Work to be completed
Could you print exactly the lines of the listing below, starting at the line that has "Winthrop News 1946 Winthrop" and ending at the line that has "https://digitalcommons.winthrop.edu/winthropnews1946/19", and only those lines?

Data for processing
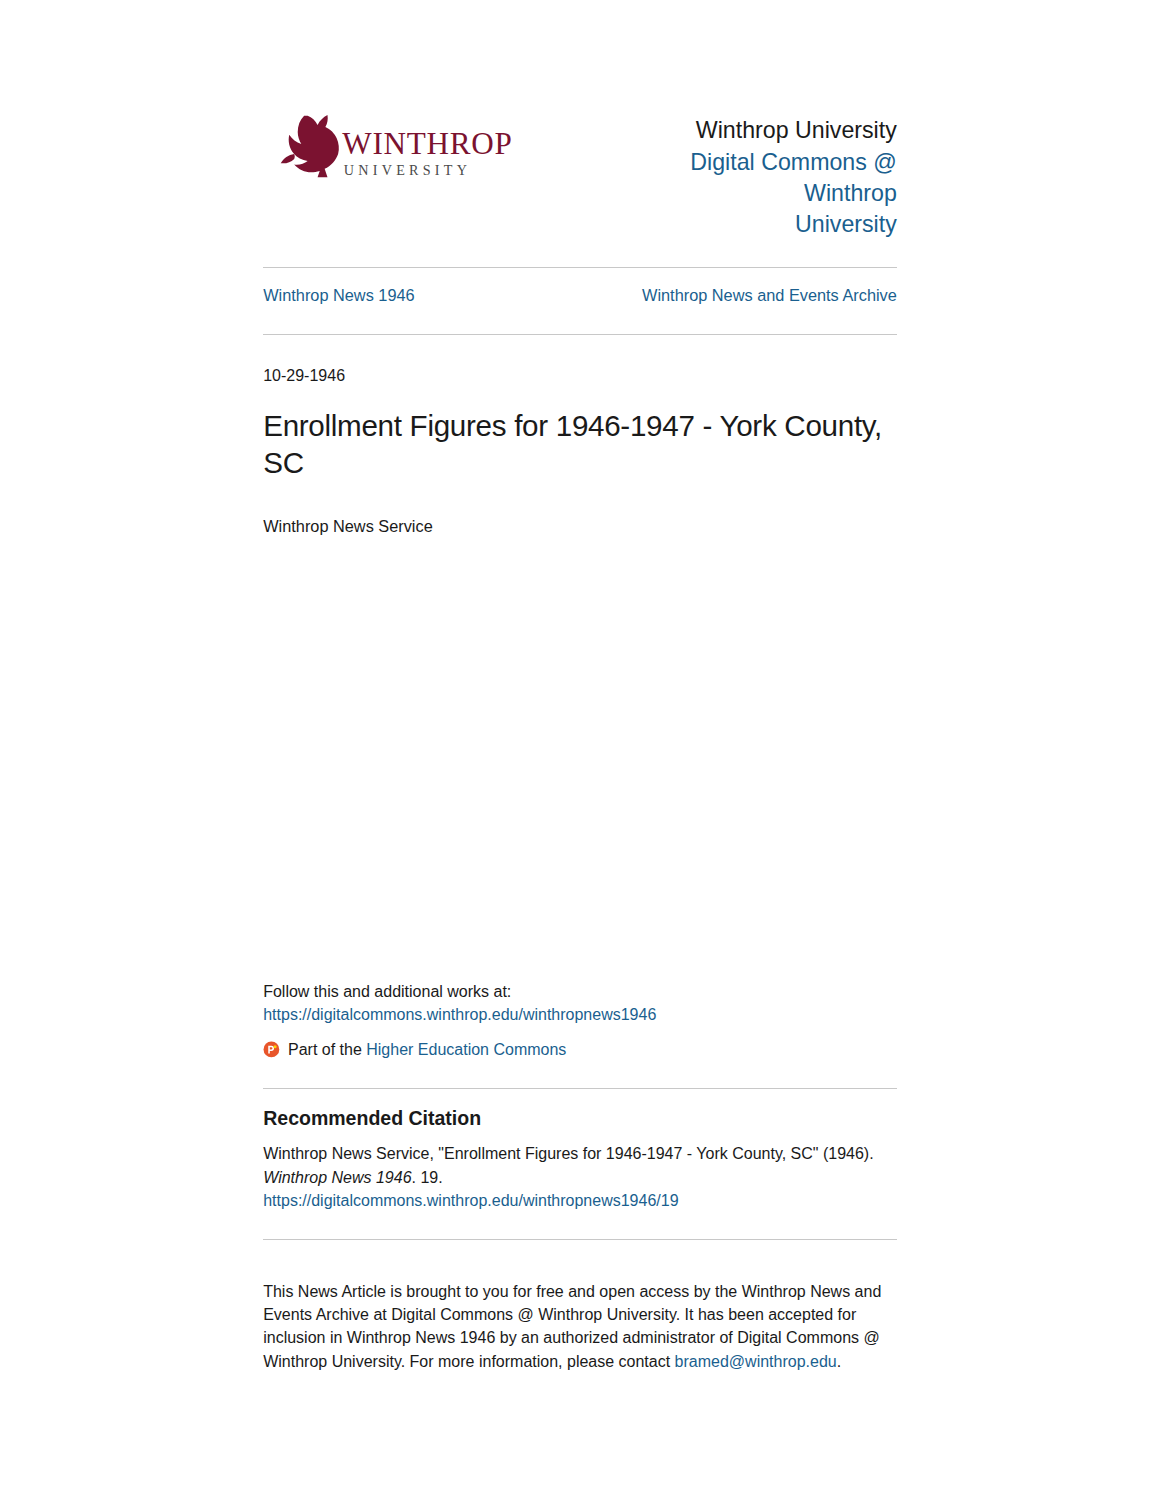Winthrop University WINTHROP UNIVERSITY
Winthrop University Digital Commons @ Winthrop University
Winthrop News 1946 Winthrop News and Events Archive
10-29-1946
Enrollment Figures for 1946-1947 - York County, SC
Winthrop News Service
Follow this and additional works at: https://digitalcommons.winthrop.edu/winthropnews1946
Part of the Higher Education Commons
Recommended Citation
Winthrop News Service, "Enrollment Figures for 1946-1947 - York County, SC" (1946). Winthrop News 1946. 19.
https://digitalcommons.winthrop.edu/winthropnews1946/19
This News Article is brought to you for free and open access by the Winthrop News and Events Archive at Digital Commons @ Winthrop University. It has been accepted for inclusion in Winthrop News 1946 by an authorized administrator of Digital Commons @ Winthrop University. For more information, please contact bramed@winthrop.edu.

Solved exercise
Winthrop News 1946 Winthrop News and Events Archive
10-29-1946
Enrollment Figures for 1946-1947 - York County, SC
Winthrop News Service
Follow this and additional works at: https://digitalcommons.winthrop.edu/winthropnews1946
Part of the Higher Education Commons
Recommended Citation
Winthrop News Service, "Enrollment Figures for 1946-1947 - York County, SC" (1946). Winthrop News 1946. 19.
https://digitalcommons.winthrop.edu/winthropnews1946/19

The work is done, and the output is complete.